• PROBLEM: Find the string "semi" in the records. Copy every line it appears in.

--- AVAILABLE RECORDS Enclosed Below ---

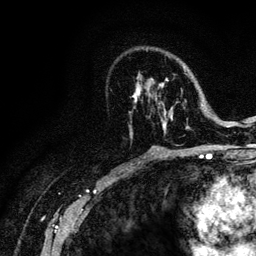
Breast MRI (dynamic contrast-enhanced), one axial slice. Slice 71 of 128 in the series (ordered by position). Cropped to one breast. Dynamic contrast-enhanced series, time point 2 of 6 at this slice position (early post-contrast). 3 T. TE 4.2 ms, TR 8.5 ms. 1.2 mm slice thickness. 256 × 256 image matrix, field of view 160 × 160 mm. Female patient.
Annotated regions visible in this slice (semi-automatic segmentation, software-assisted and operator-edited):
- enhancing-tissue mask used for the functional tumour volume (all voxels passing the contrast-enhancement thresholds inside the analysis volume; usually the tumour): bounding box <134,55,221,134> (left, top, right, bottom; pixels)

--- End of Enclosed AVAILABLE RECORDS ---
--- AVAILABLE RECORDS Enclosed Below ---

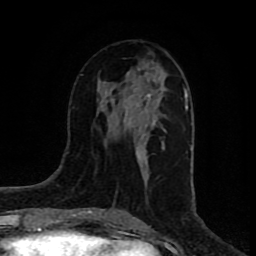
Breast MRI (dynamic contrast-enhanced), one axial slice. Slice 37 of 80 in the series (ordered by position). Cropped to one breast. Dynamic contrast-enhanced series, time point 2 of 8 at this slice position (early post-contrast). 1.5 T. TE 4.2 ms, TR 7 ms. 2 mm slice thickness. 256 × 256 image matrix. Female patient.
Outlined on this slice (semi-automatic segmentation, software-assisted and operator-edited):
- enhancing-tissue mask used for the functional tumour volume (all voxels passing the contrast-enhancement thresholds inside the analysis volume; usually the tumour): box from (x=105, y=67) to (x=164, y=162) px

--- End of Enclosed AVAILABLE RECORDS ---

• WRITTEN RESPONSE:
Annotated regions visible in this slice (semi-automatic segmentation, software-assisted and operator-edited):
Outlined on this slice (semi-automatic segmentation, software-assisted and operator-edited):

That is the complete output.